在 tools 目录下创建一个 split_dataset.py 文件来写该步骤内容所需的脚本代码，创建后的目录结构如下：

- textRoot
- tools
  - split_dataset.py
  ...

split_dataset.py 的内容如下

import os
import cv2
import json

import numpy as np

# 基本配置
dataset_root_path = '../textRoot'  # 数据集根目录
img_per_dir = 10                   # 每个子目录中的图像数量


# 创建输出目录
output_dir_root = os.path.join(dataset_root_path, 'splited_images')
if not os.path.exists(output_dir_root):
    os.mkdir(output_dir_root)

# 分别处理训练集和测试集
phase = ['test', 'train']
for curPhase in phase:
    img_path = os.path.join(dataset_root_path, f'images_{curPhase}')
    img_name_list = os.listdir(img_path)
    img_name_list.sort()

    # 读取 spotting 标签
    spotting_label_path = os.path.join(dataset_root_path, f'textspotting_v1_{curPhase}.json')
    hasSpottingLabel = os.path.exists(spotting_label_path)
    img_to_label = {}
    if hasSpottingLabel:
        with open(spotting_label_path, 'r', encoding='utf-8') as f:
            spotting_label = json.load(f)
            labels = spotting_label['data_list']
            for labelItem in labels:
                img_name = labelItem['img_path'].split('/')[-1]
                img_to_label[img_name] = labelItem

    # 创建保存当前子集的目录
    output_dir = os.path.join(output_dir_root, curPhase)
    if not os.path.exists(output_dir):
        os.mkdir(output_dir)

    # 将图像分组
    dirIdx = 1
    for idx in range(0, len(img_name_list), img_per_dir):
        img_group_list = img_name_list[idx:min(idx+img_per_dir, len(img_name_list))]

        # 创建子目录
        cur_output_dir = os.path.join(output_dir, f'{dirIdx}')
        if not os.path.exists(cur_output_dir):
            os.mkdir(cur_output_dir)

        # LabelTxt path
        cur_label_path = os.path.join(cur_output_dir, f'Label.txt')
        file_state_path = os.path.join(cur_output_dir, f'fileState.txt')
        # fs = open(file_state_path, 'w', encoding='utf-8')
        with open(cur_label_path, 'w', encoding='utf-8') as f:
            # 读取图像并保存
            for img_name in img_group_list:
                # 获取图片的绝对路径
                # fs.write(f'{os.path.join(img_path, img_name)}\t0\n')
                img = cv2.imread(os.path.join(img_path, img_name))
                cv2.imwrite(os.path.join(cur_output_dir, img_name), img)
                f.write(f'{dirIdx}/{img_name}\t')

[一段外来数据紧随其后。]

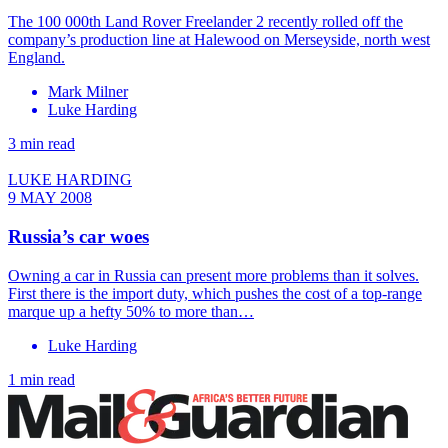
The 100 000th Land Rover Freelander 2 recently rolled off the
company’s production line at Halewood on Merseyside, north west
England.
Mark Milner
Luke Harding
3 min read
LUKE HARDING
9 MAY 2008
Russia’s car woes
Owning a car in Russia can present more problems than it solves.
First there is the import duty, which pushes the cost of a top-range
marque up a hefty 50% to more than…
Luke Harding
1 min read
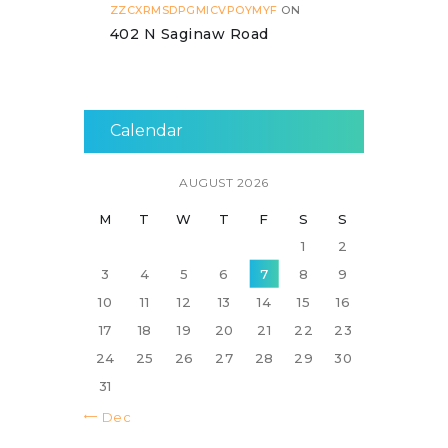
ZZCXRMSDPGMICVPOYMYF
ON
402 N Saginaw Road
Calendar
AUGUST 2026
M
T
W
T
F
S
S
1
2
3
4
5
6
7
8
9
10
11
12
13
14
15
16
17
18
19
20
21
22
23
24
25
26
27
28
29
30
31
« Dec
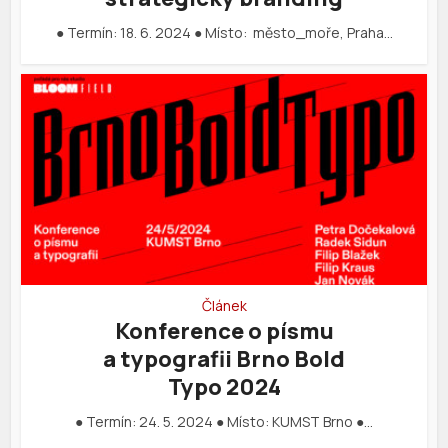
● Termín: 18. 6. 2024 ● Místo: město_moře, Praha…
Článek
Konference o písmu
a typografii Brno Bold
Typo 2024
● Termín: 24. 5. 2024 ● Místo: KUMST Brno ●…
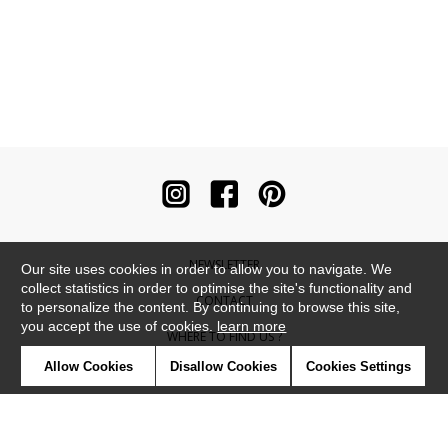
NEWSLETTER
Our site uses cookies in order to allow you to navigate. We
collect statistics in order to optimise the site's functionality and
CONTACT
to personalize the content. By continuing to browse this site,
you accept the use of cookies.
learn more
WHERE TO FIND US ?
Allow Cookies
Disallow Cookies
Cookies Settings
CONTRACT
GLOSSARY
SYMBOLS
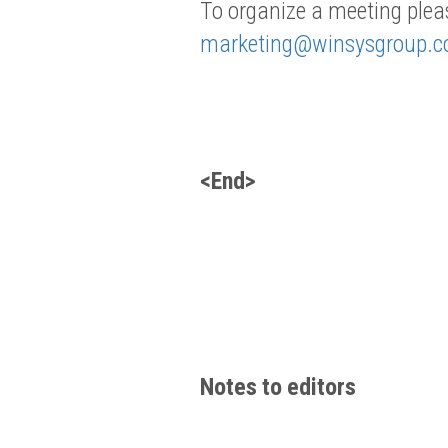
To organize a meeting plea
marketing@winsysgroup.
<End>
Notes to editors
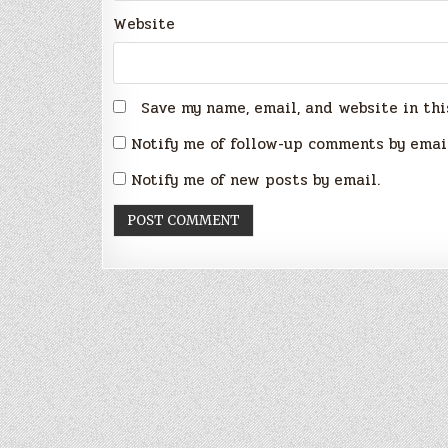
Website
Save my name, email, and website in thi
Notify me of follow-up comments by emai
Notify me of new posts by email.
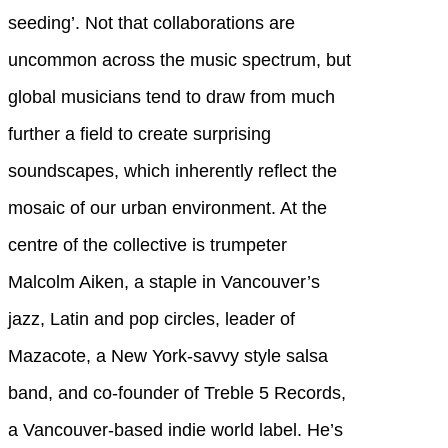
seeding’. Not that collaborations are
uncommon across the music spectrum, but
global musicians tend to draw from much
further a field to create surprising
soundscapes, which inherently reflect the
mosaic of our urban environment. At the
centre of the collective is trumpeter
Malcolm Aiken, a staple in Vancouver’s
jazz, Latin and pop circles, leader of
Mazacote, a New York-savvy style salsa
band, and co-founder of Treble 5 Records,
a Vancouver-based indie world label. He’s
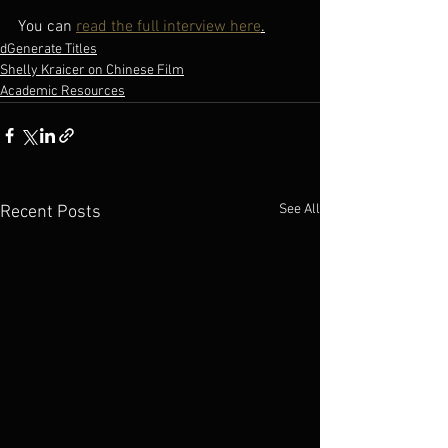
You can 
read the full interview here
.
dGenerate Titles
Shelly Kraicer on Chinese Film
Academic Resources
See All
Recent Posts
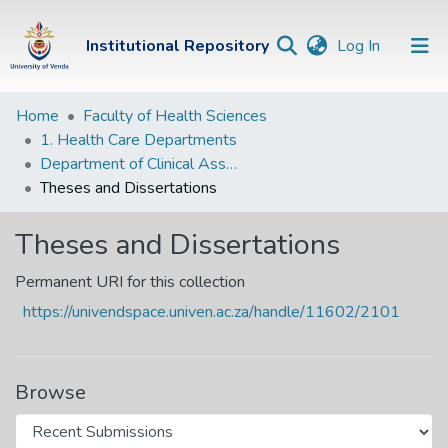
(current)
Institutional Repository
Log In
Institutional
Home
Faculty of Health Sciences
1. Health Care Departments
Repository
Department of Clinical Associate
Communities &
Theses and Dissertations
Collections
Theses and Dissertations
Browse Univen
Permanent URI for this collection
Statistics
https://univendspace.univen.ac.za/handle/11602/2101
Browse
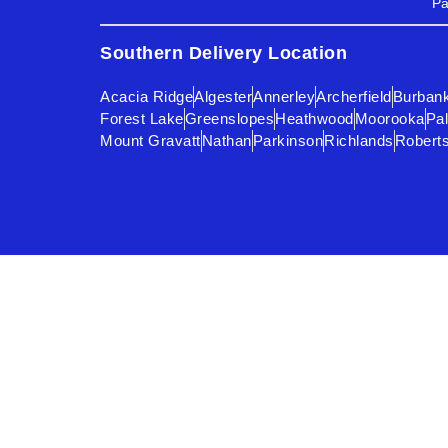
Pa
Southern Delivery Location
Acacia Ridge
Algester
Annerley
Archerfield
Burban
Forest Lake
Greenslopes
Heathwood
Moorooka
Pal
Mount Gravatt
Nathan
Parkinson
Richlands
Robert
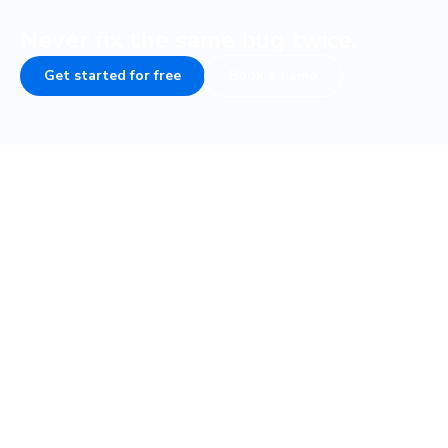
Never fix the same bug twice.
Get started for free
Book a demo
Frequently asked questions
How do visual tests fit into my testing
strategy?
How fast are visual tests with Cypress?
What if my Cypress tests are flaky, will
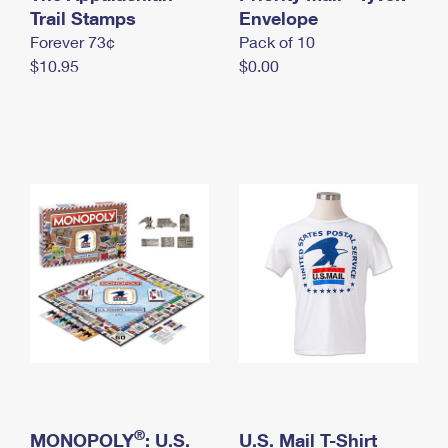
International Business Shipping
Trail Stamps
First-Class Mail International
Envelope
Money Orders
Forever 73¢
Pack of 10
Managing Business Mail
Filing an International Claim
Filing a Claim
$10.95
$0.00
USPS & Web Tools APIs
Requesting an International Refund
Requesting a Refund
Prices
®
MONOPOLY
: U.S.
U.S. Mail T-Shirt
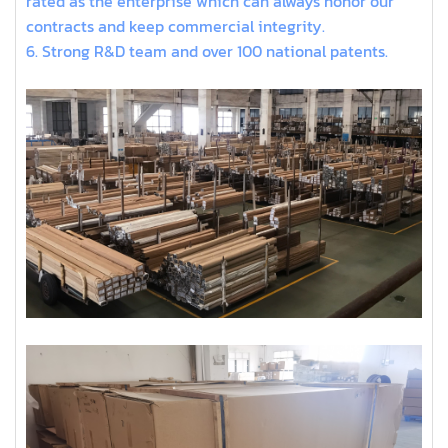
rated as the enterprise which can always honor our
contracts and keep commercial integrity.
6. Strong R&D team and over 100 national patents.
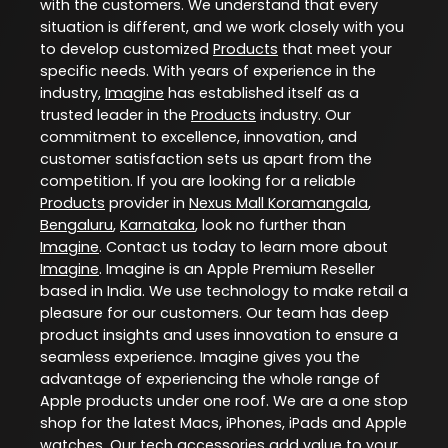
with the customers. We understand that every
situation is different, and we work closely with you
to develop customized
Products
that meet your
specific needs. With years of experience in the
industry,
Imagine
has established itself as a
trusted leader in the
Products
industry. Our
commitment to excellence, innovation, and
customer satisfaction sets us apart from the
competition. If you are looking for a reliable
Products
provider in
Nexus Mall Koramangala
,
Bengaluru
,
Karnataka
, look no further than
Imagine
. Contact us today to learn more about
Imagine
. Imagine is an Apple Premium Reseller
based in India. We use technology to make retail a
pleasure for our customers. Our team has deep
product insights and uses innovation to ensure a
seamless experience. Imagine gives you the
advantage of experiencing the whole range of
Apple products under one roof. We are a one stop
shop for the latest Macs, iPhones, iPads and Apple
watches. Our tech accessories add value to your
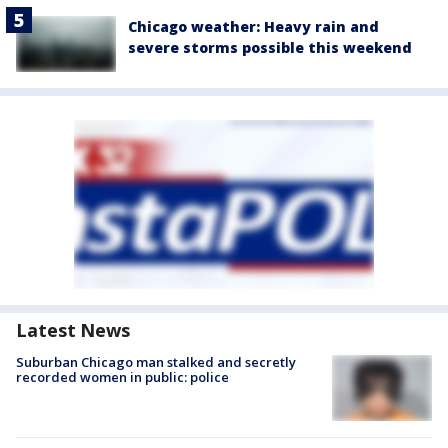
Chicago weather: Heavy rain and
severe storms possible this weekend
Latest News
Suburban Chicago man stalked and secretly
recorded women in public: police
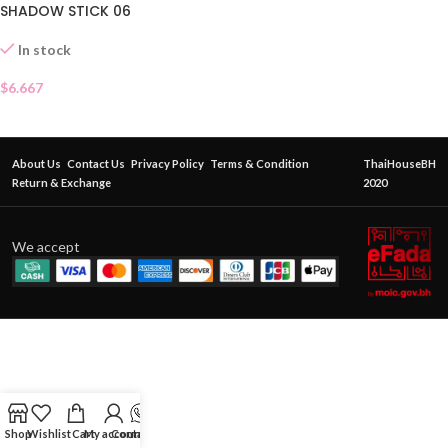
SHADOW STICK 06
In stock
$
6.667
About Us
Contact Us
Privacy Policy
Terms & Condition
ThaiHouseBH
Return & Exchange
2020
We accept
Shop
Wishlist
Cart
My account
Contact Us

                labelInstances = []
                if img_name in img_to_label:
                    for labelItem in img_to_label[img_name]['instances']:
                        print(labelItem['text'])
                        labelInstances.append({
                            "transcription": labelItem['text'],
                            "difficult": labelItem['ignore'],
                            "points": np.array(labelItem['polygon']).reshape(-1, 2).tolist()
                        })
                f.write(json.dumps(labelInstances, ensure_ascii=False))
                f.write('\n')

        dirIdx += 1

至此，数据集将被划分为 10 张图一个文件夹的形式。

第三步：配置 PPOCRLabel 并对数据集进行手动检查

配置 PPOCRLabel

PPOCRLabel 的源码和 PaddleOCR 在一起，就在 PaddleOCR\PPOCRLabel 目录下。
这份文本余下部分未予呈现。